December 17, 2025
In this highly digitised world, mostly courtesy of the internet, the competition among countless content producers has long been affected by the repercussions of AI, which takes the organic traffic meant for web pages onto the summaries produced by AI offerings like Google's AI Summaries.
This predicament has intensified the race among web pages churning out all the information on a myriad of topics on the internet, an overwhelming amount of data on which generative AI tools rely.
While this problem with the internet's infrastructure and its data seems to remain for longer than one might expect, Matthew Prince, the co-founder and CEO of Cloudflare, the world's largest internet infrastructure company, has revealed the core of this internet woe, which he believes is keeping content creators from preventing their genuine content from falling prey to AI.
At a recent event with an international news outlet in San Francisco, Prince shared that his company has blocked over 400 billion requests from AI bots trying to access content for its customers since July 1.
He says that the biggest problem of the internet is Google, which has committed to something inevitable for creators: "Google has combined their search crawler with their AI crawler."
This means that if a site blocks Google’s AI scraper, it also loses its visibility in Google search results.
This places content creators in a tough spot, as they want to protect their work from being used by AI models, but they also need to be visible in Google searches to reach their audience.
“You can't opt out of one without opting out of both, which is a real challenge. Which is a real challenge,” Prince noted.
Regarding Google's accessibility to the extensive volume of information and data that exists online all over the world, Prince claimed that "Google sees 3.2 times more pages on the internet than OpenAI does. They see 4.6 times more than Microsoft does. They see 4.8 times more than Meta and Anthropic do."

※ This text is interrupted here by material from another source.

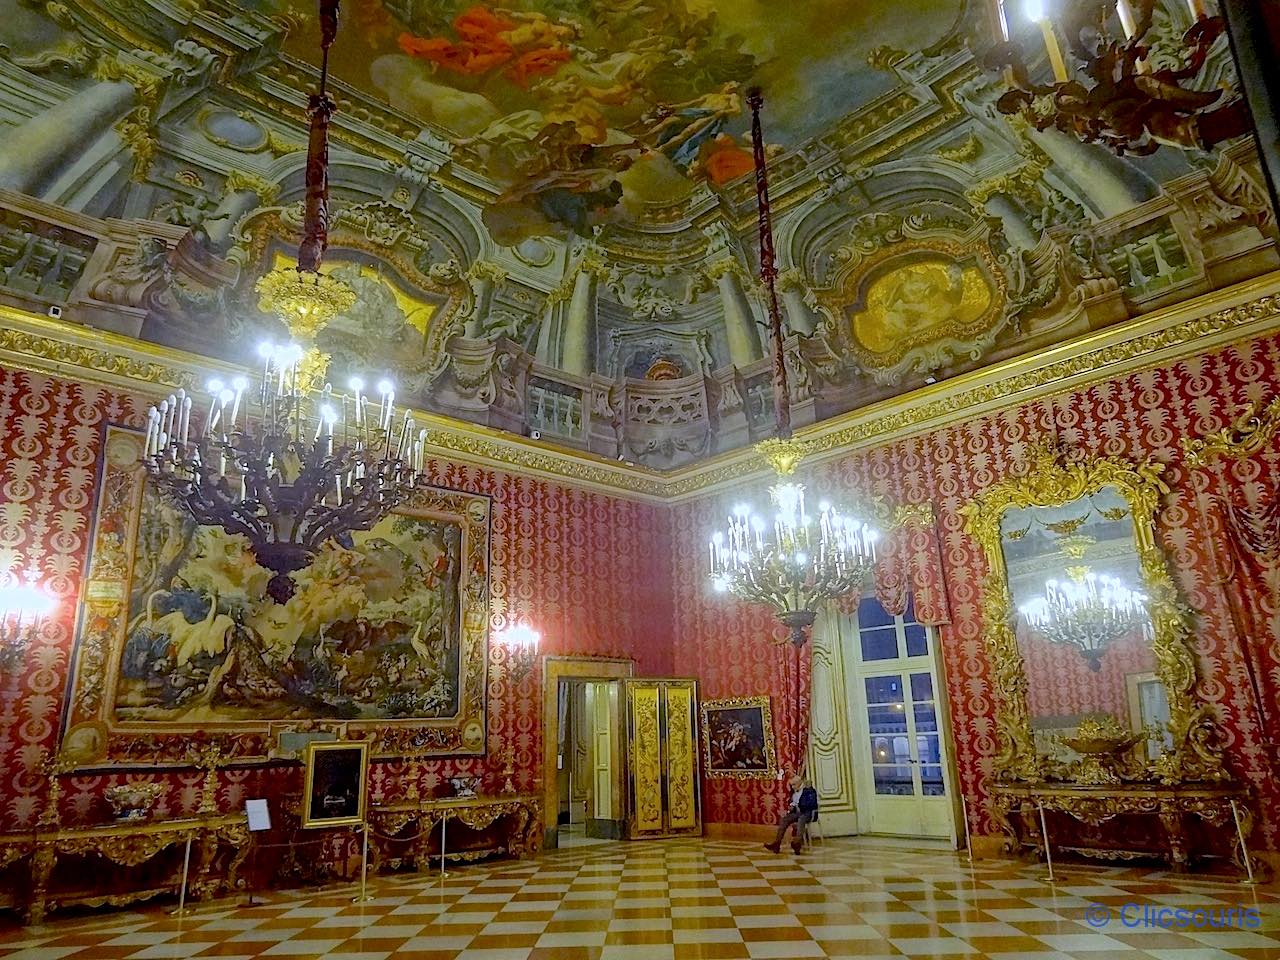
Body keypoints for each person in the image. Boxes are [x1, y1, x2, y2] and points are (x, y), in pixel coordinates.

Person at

Since July 2024, Cloudflare has provided tools for customers to stop these AI bots from scraping their content.
Cloudflare announced a "Content Independence Day" initiative in July, aimed at blocking AI crawlers from accessing creators' work unless the AI companies pay for it.
The company reported that 416 billion AI bot requests have been blocked since July 1, 2025.
The internet geek was of the view that it shouldn't be acceptable for a company to use its past dominance to control the future market.